我大概是不呼噜的,因为没有人在我面前强烈抗议过。不过,有次例外,至今还将信将疑。去年,和同事出差上海,借公司在沪办事处合住一室。同事心宽体胖,看来是个“管弦乐”爱好者。我是预先咨询并声明,人家笑曰:让你先入梦乡哉!他固然守信,呆在办事处闲聊。我独自早睡,许是旅途劳顿,我真的早入梦乡;待我一觉醒来,卧榻之旁正有人酣睡。夜深阑珊,鼾声格外醒耳。人生地不熟,只好施展“狼假寐”功夫;多亏时近拂晓,一宵易过。回途车上,论及鼾事并笑着抱怨他。不想其反唇相讥我是:墨鱼笑章鱼,屁股乌对乌。意为我同样鼾声扰人,有恶人先告状之嫌。据说,人劳累容易打鼾,也许真如其所说。幸好,魔高一尺道高一丈!他有独奏之好,更有合奏的本事。否则,累其一宿无眠,听我独奏,罪过大矣。

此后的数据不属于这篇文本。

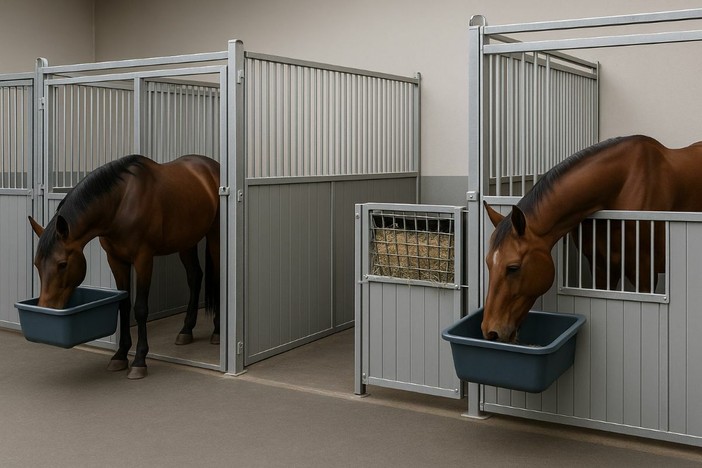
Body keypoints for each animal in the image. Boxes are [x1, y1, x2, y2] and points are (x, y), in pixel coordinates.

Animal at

我一直以为呼噜声是男性特有,因为我所拜受之苦,均来自同性。不想有远方异性网友说:女性者,大有人在!并略叙其亲身经历:伊一女亲戚的呼噜,可谓气拔河山,须眉汗颜!每每和她同床,甚是痛苦。想来她话不假,因为没有骗我之必要。肯定是我自己多年坐井观天,阅人有限,犯了一叶障目之错;故只见树木,不见森林。再就男女生理分析,也能得以印证。男女区别之第一性征、第二性征,均不曾提及“呼噜”一词,更不曾听说有第三性征。可见是否“呼噜”,纯属个体差异,不可分别男女。
“呼噜”过去一直不为重视,犹如人之高矮、胖瘦,稀疏平常得很。虽恼人,却无生命之虞,也没闻见有人单为之而骤然身亡。然最近总被人提及,声势颇可燎原,定性是“病”,是病当然得治疗。内服、外用、器械、手术,一应俱全,大家都指望在鼻孔里做出一番“道场”来。专家之说,多注重分析,更是提醒人们:多加防备即可,不必太恐慌。商家之说,开门见山,危言耸听:不用我家产品,指不定今晚立即翘辫子,一觉不醒,呜呼哀哉!商家加专家之说,更是推波助澜,既矫情又煽情,假借学说之名,深入浅出,头头是道。反正学说我自创,该圆通处且圆通。最后总结不忘“画龙点睛”:我之学说最权威,我之产品最特效。说者无知,为杞人忧天;言者有知,实为骗子。其实,治病之道,在于查根问源。息肉疯长不停,不妨一刀切除了之;不过,“呼噜”只是发病之表象,更多是生理现象,断乎没如临深渊之必要。若说真有生命之虞,也不能舍本逐末,误导病家只治标不治本;更不可天花乱坠、到处瞎说,吹嘘得神乎其神,让人贻误时机。可是,专家脑门没贴商标,不是医学专家,就不能是“骗子专家”?或者就是披着专家皮的“坑人专家”?大千世界,无奇不有,有几个道貌岸然的骗子,不必稀奇。关键在于,病者有成熟的消费心理,不为其摇唇鼓舌所动。
“鼾声是不是讨人厌,问寡妇!”这玩笑话开得不厚道。夜夜孤枕,不闻丁点响动,确实让人凄惶;半夜醒来,伸手不见五指,黑乎乎死寂一片,恍惚以为自己置身阴间。如果说,疾风骤雨般的鼾声是“秦腔”、“京剧”;那么,和风细雨般的吐纳声就如吴侬软语,催人入眠。夜阑入静时,微闻身旁妻儿,一波又一波将息停匀的呼吸声,何异于倾听一曲宁谧、安详的天籁之音!